7) THIRD COURT TIPS RIGHT The GOP surge overcame Dem appellate lawyer Kurt Kuhn's bid to replace outgoing Dem Justice Jan Patterson on this intermediate appellate court, landing the bench for former Perry-appointed Travis County Judge Melissa Goodwin. The influential court, which has statewide jurisdiction, is now four Republicans and just two Dems.

8) KAY KRASHES Conventional wisdom said that if anyone could relieve Texas of Rick Perry, it would be not a Democrat but the popular Republican U.S. Sen. Kay Bailey Hutchison, with approval ratings of about 60%. But her primary campaign engine just stalled: She couldn't match the vicious Perry attack machine or pull votes from third wheel Debra Medina, and sputtered to only 30% of the vote.

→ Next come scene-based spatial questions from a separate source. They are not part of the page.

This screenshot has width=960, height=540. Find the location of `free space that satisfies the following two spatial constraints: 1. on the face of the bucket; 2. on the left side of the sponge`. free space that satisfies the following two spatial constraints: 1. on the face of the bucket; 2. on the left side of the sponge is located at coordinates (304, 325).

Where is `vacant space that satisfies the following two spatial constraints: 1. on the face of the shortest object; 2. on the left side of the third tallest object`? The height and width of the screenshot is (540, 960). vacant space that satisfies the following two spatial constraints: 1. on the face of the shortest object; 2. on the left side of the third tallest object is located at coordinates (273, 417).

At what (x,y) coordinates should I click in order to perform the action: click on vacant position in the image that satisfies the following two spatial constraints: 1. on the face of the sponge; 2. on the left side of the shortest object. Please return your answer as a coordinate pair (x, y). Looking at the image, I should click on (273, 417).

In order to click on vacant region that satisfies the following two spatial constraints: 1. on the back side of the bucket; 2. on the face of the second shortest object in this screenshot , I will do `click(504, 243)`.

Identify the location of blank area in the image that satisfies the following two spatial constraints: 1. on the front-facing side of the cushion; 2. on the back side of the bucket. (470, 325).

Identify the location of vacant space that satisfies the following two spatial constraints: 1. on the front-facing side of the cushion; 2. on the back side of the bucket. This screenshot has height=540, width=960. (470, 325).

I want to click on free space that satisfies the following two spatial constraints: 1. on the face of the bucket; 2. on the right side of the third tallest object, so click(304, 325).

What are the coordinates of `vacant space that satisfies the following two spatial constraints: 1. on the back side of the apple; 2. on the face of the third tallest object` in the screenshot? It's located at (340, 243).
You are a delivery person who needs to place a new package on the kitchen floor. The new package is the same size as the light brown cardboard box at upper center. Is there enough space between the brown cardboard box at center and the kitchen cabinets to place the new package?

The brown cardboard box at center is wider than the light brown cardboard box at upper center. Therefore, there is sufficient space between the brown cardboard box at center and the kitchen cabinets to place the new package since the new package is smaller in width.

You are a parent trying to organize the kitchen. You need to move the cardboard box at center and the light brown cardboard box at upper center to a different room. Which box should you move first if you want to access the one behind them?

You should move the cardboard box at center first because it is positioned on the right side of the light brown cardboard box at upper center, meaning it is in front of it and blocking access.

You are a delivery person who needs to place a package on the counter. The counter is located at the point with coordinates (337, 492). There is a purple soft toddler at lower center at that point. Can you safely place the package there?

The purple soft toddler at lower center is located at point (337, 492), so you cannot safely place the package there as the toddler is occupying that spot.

9) AMAZING INVISIBLE PERRY How to get elected in Texas? Don't let anyone know you're running, and answer no questions. Gov. Goodhair's refusal to debate Democratic challenger Bill White and the former's dodge of editorial boards didn't prevent his victory or his being talked about as a leader of the tea party movement. Now if we could only work out what he stands for ....

10) WEDGE WOMEN Republicans targeted white Democratic women in the House elections, and that campaign struck deep into Travis County. Valinda Bolton lost to former Real Estate Council of Austin board member Paul Workman, who ran a vile campaign smearing the incumbent as soft on sex offenders. Donna Howard kept her seat by a wafer-thin, 12-vote margin, but now she faces an election challenge to be heard by the House to retain her lonely position as the last white female Democrat in the lower chamber.